== Segment start ==
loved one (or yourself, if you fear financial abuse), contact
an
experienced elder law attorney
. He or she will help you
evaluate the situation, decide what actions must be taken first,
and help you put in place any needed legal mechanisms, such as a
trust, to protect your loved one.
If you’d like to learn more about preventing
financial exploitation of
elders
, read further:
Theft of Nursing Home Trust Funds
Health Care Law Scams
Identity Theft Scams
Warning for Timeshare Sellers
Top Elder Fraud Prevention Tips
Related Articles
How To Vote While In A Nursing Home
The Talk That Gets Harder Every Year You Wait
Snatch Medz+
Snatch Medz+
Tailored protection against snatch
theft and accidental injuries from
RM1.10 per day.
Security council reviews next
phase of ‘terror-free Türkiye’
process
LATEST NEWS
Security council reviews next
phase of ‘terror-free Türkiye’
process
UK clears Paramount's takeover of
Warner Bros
== Segment end ==
### [Assignment]
Given the word "loved", show every line of the records that contains it.

### [Answer]
loved one (or yourself, if you fear financial abuse), contact
trust, to protect your loved one.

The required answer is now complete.